Unfortunately, all of his traveling may have caught up with Holden. His marriage to "the Moll" began shortly after the previous book but ended in divorce a decade later. She shows up at one of the poker festivals as they are still friends, but he has no problem with knocking her out of a tournament. His sons are now old enough to play poker legally, and he buys one of them into a poker tournament as a birthday gift.

Besides Las Vegas, Holden plays poker -- now mostly No-Limit instead of Limit Hold 'Em -- in Connecticut (Foxwoods and Yale), Manhattan, the Caribbean, Monte Carlo, and England (London and Walsall).

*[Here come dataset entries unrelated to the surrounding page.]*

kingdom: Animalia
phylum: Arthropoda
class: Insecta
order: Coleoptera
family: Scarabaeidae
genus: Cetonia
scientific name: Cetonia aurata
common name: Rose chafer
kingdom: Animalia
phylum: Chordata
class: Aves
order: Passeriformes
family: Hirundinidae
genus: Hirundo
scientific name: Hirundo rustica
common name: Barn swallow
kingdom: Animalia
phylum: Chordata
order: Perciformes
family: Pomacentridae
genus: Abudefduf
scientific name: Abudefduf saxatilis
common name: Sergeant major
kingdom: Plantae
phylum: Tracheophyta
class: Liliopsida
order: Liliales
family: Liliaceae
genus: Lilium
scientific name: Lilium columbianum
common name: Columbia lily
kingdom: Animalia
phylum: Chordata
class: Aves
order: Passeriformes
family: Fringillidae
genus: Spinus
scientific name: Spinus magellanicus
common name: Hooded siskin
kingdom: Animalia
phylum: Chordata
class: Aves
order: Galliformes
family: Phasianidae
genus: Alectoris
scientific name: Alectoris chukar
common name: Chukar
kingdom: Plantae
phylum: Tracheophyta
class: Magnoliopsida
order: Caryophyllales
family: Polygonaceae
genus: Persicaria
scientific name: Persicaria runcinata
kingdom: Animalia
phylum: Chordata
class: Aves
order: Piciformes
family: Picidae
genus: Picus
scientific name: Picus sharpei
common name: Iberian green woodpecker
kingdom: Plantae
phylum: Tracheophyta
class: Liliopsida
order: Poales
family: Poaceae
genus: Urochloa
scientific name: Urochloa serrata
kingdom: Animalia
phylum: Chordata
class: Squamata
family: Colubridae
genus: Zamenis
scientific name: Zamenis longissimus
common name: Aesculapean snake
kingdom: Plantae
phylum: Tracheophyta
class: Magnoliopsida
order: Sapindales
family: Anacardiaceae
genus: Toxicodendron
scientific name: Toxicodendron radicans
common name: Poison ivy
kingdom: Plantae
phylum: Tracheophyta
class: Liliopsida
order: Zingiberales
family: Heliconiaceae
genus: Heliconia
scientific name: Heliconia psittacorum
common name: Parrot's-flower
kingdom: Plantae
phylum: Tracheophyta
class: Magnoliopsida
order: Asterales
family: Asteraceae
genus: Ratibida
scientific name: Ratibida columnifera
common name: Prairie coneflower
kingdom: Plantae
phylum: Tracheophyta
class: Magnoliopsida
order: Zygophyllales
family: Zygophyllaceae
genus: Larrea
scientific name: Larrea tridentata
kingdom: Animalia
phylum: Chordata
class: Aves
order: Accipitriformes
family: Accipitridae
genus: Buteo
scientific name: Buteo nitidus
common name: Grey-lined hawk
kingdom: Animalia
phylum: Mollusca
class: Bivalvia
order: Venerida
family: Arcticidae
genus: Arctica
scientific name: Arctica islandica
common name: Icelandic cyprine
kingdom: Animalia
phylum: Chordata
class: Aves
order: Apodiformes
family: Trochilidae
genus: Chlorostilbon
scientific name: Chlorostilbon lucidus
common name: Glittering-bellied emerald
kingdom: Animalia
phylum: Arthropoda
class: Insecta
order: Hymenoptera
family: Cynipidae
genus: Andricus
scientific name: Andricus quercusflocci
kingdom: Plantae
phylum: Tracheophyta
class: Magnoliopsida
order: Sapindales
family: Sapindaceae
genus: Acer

He's a good enough player to net after expenses enough to earn his buyin into the 2006 WSOP Main Event. He's still better at cash games than tournaments, but he has occasional successes in the latter.

Along the way, Holden covers the forerunner of the World Series of Poker,3 celebrity poker, poker camps, and online poker. He profiles Dave "the Devilfish" Ulliott, Andy "the Monk" Black, Doyle Brunson, Henry Orenstein,4 and Howard Lederer.

With the tremendous growth of the poker world since Big Deal, the sequel appeared as just one of a slew of poker books published in 2007. As such, it didn't garner nearly as much attention as its predecessor, and objectively it isn't nearly as important. But, it's almost as entertaining and equally non-educational.